The third message relates to mental health. Our young people (and our older people too) are in a mental health crisis. Some experience abusive relationships, some deal with depression and anxiety, eating disorders are rampant, and every audience includes people dealing with these issues. Gratitude is crucial, and can transform how we deal with the obstacles that arise in our lives. But to imply that the primary impediment to happiness is that one isn’t grateful enough for the good they have is to minimize the very real issues that people deal with every day. And, he even said explicitly that the reason people are not more blessed by God is because they were insufficiently grateful to begin with. Do not tell a young man who has been abused by his uncle that his problem is lack of gratitude and that God is punishing him as a result. Do not tell a student with depression that he can fix all his problems by changing his attitude, perhaps causing him to reject the medical care that might save his life.

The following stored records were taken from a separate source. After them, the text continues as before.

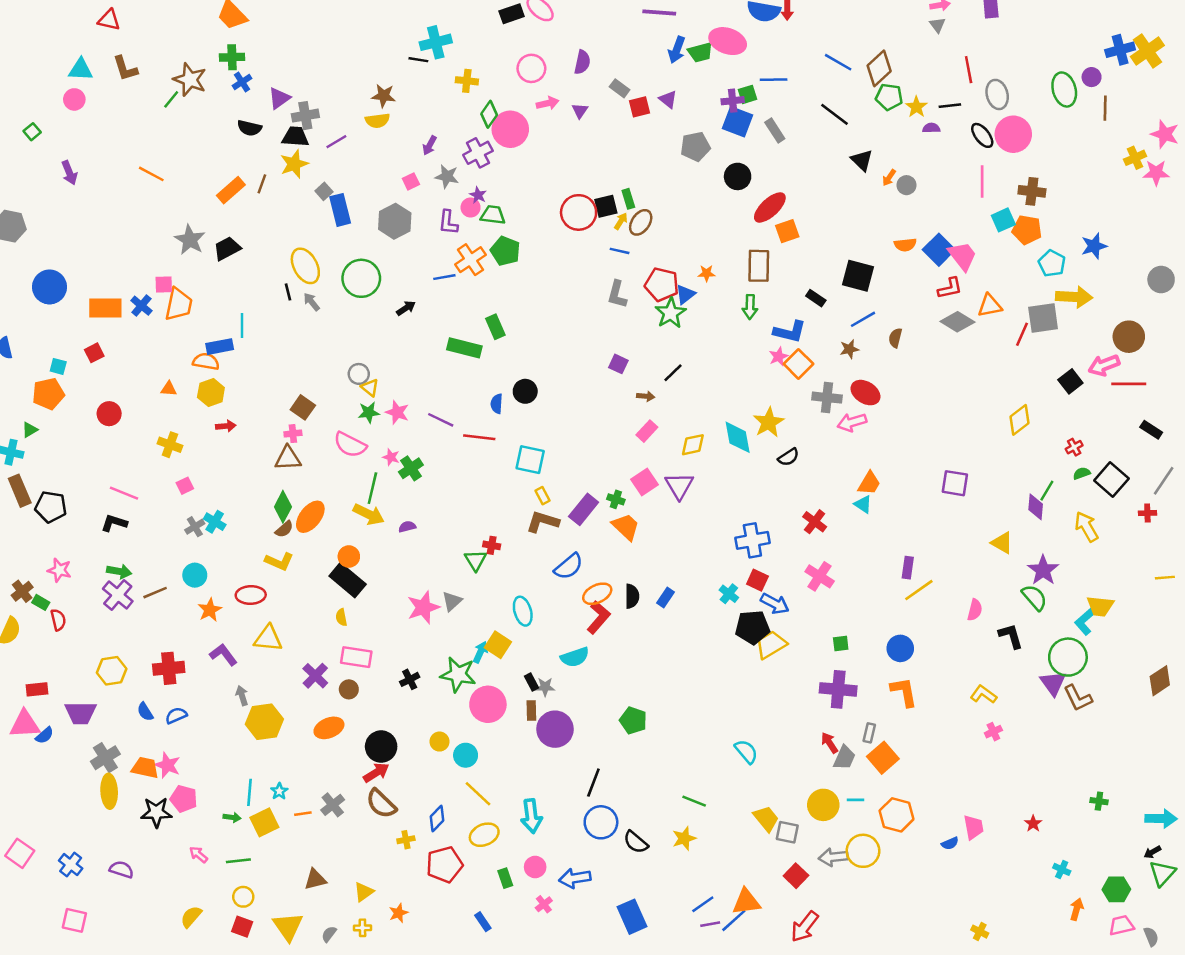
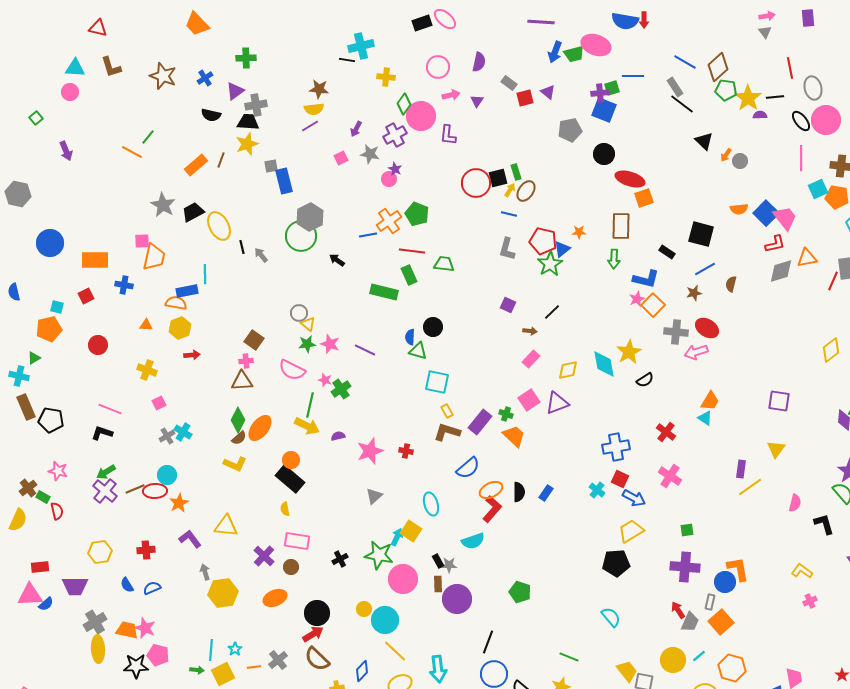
green cross: (232, 57) -> (246, 58), moved
green line: (171, 99) -> (148, 137), moved
yellow star: (916, 107) -> (748, 98), size x1.5
gray rectangle: (775, 130) -> (675, 87), moved
purple line: (336, 142) -> (310, 126), moved
gray square: (324, 191) -> (271, 166), turned 32
red ellipse: (770, 207) -> (630, 179), turned 60
green trapezoid: (493, 215) -> (444, 264), moved
gray hexagon: (395, 221) -> (310, 217), moved
purple L-shape: (448, 222) -> (448, 135), moved
yellow ellipse: (305, 266) -> (219, 226), moved
blue cross: (141, 306) -> (124, 285), moved, turned -30
black arrow: (406, 308) -> (337, 260), turned -112
gray diamond: (957, 322) -> (781, 271), turned -48
red line: (479, 437) -> (412, 251), moved
purple triangle: (679, 486) -> (557, 403), turned 40
yellow triangle: (1002, 543) -> (776, 449), moved, turned 36
green triangle: (476, 560) -> (418, 351), moved, turned -42
green arrow: (119, 571) -> (106, 472), turned 138
red ellipse: (251, 595) -> (155, 491), moved
pink star: (423, 607) -> (370, 451), moved
black pentagon: (752, 627) -> (616, 563), moved
blue circle: (900, 648) -> (725, 582), moved
red cross: (169, 668) -> (146, 550), size x0.7
cyan circle: (466, 755) -> (385, 620), size x1.4
cyan line: (856, 800) -> (699, 656), turned -40

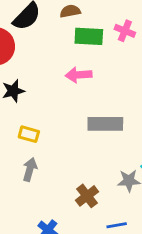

I reckon that most of the people present at this talk were swept along by the charismatic rabbi, enchanted by his stories, and impressed at his erudition. The fact that these dangerous messages were interspersed, with varying degrees of explicitness, is scary; they were swallowed with the spoonful of sugar with which he delivered them. I am terribly concerned that these are the messages being imbibed by our young people at this very impressionable moment in their lives. Parents who are sending their children to gap year programs – do your research. Be aware. Speak to other families. Choose a program that reflects your philosophy, or at least, does not espouse ideals that are odious to you. There are wonderful yeshivot out there, and a variety of other programs to enrich our young people, ones that won’t slip in misogyny, racism, and dangerous ideas about mental health between the pages.

About the Author
Susan Hornstein is a rabbinical student at Yeshivat Maharat. She holds a PhD in Cognitive Psychology, and had a long career in User Experience Engineering. She is a conductor for HaZamir, the International Jewish Teen Choir, and a founder of the Women's Tefillah Group of Raritan Valley. She lives in Highland Park, NJ. She and her husband have three grown children, all involved in Jewish education.